An approval workflow transitions status to approved or rejected. Row-level security policies ensure that only approved documents are readable by the public RLS policy, while admins retain full management rights. Every state transition is captured as a row in approval_log: timestamp, actor, document id, outcome. That table is the audit trail.
3 · Thin.
Approved documents are broken into document_chunks — paragraph- or section-sized units sized for retrieval, each linked back to its parent by document_id with ON DELETE CASCADE. A generated search_vector column (GIN-indexed) powers full-text search on the chunk body. Thinning is where a blob of prose becomes a set of addressable units.
4 · Crystallize.
Each chunk is embedded into a 1536-dimensional vector and stored via pgvector. The retrieval function match_document_chunks(query_embedding, …) performs cosine similarity over embedding <=> query_embedding. The hybrid layer fuses vector similarity with the GIN full-text index — semantic retrieval plus exact keyword grounding, in a single query. If pgvector is unavailable, the pipeline falls back to FTS-only gracefully.
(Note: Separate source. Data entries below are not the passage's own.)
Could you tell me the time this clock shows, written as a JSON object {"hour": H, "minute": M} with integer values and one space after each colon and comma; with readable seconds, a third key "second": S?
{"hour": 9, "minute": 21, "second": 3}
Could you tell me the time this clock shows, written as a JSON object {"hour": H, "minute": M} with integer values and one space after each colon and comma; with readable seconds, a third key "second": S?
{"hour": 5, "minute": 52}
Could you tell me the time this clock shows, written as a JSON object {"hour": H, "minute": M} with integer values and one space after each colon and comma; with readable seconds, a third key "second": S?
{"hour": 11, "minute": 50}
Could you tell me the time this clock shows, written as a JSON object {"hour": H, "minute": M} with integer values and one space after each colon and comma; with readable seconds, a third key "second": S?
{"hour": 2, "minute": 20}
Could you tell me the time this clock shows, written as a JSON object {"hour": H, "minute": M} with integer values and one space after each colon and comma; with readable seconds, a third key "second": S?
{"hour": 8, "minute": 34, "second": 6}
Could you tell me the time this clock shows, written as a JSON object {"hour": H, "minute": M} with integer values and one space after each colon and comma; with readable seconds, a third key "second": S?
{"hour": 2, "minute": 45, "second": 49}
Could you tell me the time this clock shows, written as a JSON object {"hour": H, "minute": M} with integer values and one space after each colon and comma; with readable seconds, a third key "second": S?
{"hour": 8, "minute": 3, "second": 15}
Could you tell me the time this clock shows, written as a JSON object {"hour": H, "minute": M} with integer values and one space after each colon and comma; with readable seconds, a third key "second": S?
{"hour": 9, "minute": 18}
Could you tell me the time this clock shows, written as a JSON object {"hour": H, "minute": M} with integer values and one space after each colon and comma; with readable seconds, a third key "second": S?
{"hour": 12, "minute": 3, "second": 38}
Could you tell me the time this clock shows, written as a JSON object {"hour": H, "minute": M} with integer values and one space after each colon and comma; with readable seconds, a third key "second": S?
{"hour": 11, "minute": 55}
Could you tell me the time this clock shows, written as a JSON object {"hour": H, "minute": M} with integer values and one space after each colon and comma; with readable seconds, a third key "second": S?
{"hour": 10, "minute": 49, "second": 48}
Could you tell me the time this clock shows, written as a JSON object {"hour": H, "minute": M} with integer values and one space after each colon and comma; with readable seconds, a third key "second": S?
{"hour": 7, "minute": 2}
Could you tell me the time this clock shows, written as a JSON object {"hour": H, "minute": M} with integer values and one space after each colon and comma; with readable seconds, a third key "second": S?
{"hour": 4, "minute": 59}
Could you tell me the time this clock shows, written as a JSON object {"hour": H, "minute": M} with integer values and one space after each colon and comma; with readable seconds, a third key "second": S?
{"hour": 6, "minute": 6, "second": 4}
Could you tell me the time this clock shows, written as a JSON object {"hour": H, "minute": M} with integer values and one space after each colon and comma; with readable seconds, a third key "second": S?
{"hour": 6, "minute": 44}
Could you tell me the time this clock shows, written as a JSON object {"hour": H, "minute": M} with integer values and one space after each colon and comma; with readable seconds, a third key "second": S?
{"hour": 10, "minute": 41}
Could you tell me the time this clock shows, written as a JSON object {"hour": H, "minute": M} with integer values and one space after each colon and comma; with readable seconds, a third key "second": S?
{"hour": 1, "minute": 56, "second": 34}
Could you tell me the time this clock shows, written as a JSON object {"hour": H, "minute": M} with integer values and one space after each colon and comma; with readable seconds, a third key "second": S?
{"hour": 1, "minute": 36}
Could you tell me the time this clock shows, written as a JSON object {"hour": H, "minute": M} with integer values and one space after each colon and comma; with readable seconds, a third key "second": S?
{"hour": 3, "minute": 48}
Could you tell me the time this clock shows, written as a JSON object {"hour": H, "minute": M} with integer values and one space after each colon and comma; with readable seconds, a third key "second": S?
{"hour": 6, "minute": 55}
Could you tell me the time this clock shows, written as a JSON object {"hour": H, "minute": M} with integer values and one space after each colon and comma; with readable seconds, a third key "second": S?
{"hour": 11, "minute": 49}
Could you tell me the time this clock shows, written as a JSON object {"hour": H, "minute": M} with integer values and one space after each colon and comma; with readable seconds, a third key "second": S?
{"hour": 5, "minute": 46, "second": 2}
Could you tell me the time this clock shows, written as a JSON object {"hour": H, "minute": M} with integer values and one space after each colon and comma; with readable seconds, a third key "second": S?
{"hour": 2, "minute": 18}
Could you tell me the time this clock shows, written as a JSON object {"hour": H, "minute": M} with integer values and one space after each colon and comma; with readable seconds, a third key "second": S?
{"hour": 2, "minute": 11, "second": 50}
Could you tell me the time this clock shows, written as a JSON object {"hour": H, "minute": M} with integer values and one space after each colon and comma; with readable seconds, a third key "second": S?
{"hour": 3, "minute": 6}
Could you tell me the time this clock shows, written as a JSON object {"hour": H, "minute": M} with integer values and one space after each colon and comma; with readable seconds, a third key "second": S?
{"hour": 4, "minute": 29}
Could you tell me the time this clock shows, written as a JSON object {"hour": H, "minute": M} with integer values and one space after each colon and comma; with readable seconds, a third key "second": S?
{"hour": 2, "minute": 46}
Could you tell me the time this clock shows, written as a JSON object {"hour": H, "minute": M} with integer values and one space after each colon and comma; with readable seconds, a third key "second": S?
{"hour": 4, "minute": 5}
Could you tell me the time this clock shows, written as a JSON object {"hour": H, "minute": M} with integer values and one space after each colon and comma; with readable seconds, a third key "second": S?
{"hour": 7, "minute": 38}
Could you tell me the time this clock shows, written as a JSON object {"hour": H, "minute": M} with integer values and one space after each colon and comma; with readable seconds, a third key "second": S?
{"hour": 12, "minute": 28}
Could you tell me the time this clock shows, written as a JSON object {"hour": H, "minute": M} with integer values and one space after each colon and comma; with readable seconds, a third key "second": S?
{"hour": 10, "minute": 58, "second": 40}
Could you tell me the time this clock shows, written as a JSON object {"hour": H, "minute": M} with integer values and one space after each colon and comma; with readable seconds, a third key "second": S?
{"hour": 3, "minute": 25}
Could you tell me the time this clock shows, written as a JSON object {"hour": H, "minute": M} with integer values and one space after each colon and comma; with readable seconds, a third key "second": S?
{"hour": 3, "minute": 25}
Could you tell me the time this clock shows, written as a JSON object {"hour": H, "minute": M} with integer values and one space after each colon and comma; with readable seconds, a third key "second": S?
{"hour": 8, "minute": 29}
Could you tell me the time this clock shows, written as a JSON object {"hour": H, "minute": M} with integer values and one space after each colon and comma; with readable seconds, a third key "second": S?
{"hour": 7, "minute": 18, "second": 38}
The transparent allocation ledger.
The ledger is not a conceptual pattern — it is a Postgres table:
CREATE TABLE approval_log ( id UUID PRIMARY KEY, document_id UUID REFERENCES governance_documents(id) ON DELETE CASCADE, action TEXT NOT NULL, actor TEXT, performed_at TIMESTAMPTZ NOT NULL, notes TEXT ); CREATE INDEX idx_approval_log_doc ON approval_log(document_id); CREATE INDEX idx_approval_log_time ON approval_log(performed_at DESC); CREATE POLICY "Anyone can read approval log" ON approval_log FOR SELECT USING (true);
Publicly readable, time-indexed, document-indexed. You can walk the full provenance of any document — who submitted it, when it was approved, by whom, with what notes — as a SQL query. The RLS policy explicitly makes the log transparent to the world. That is the “allocation” in participatory: the chain from a constituent’s submission to an answer is readable, not laundered through an opaque moderator.
The retrieval contract.
-- Given a 1536-dim query vector q and a threshold t: SELECT dc.id, dc.document_id, dc.content, 1 - (dc.embedding <=> q) AS similarity FROM document_chunks dc JOIN governance_documents gd ON gd.id = dc.document_id WHERE gd.status = 'approved' AND 1 - (dc.embedding <=> q) > t ORDER BY dc.embedding <=> q LIMIT 10;
The contract is narrow and auditable. Retrieval never sees pending or rejected content. Every result carries a document_id that resolves — through a public foreign key — into the approval log. An answer that cites document X, chunk 3 can be walked back to the moment of approval, by whom, and the full original text, without leaving the database.
Why this is the ingestion primitive.
Coordination (BTUT) is linear-time. Structure discovery (Crystara) is runtime. Signal (NIV) is transparent and validated. The fourth primitive has to make the whole thing continuously feedable. PDE does that:
- It accepts arbitrary submissions without treating them as trusted.
- It has an explicit approval surface — not a hidden moderation queue.
- It thins before it embeds — every chunk is an independently retrievable, independently citable unit.
- It crystallizes to a hybrid index — vector + full-text, with graceful degradation.
- It logs every state transition publicly, so the provenance chain is queryable by anyone.
The Latent Ocean needs a substrate that can absorb the world as the world changes. A model that cannot ingest new governance in the same week that the governance was amended is not a substrate — it is a snapshot. PDE is the primitive that keeps the snapshot from being the final word.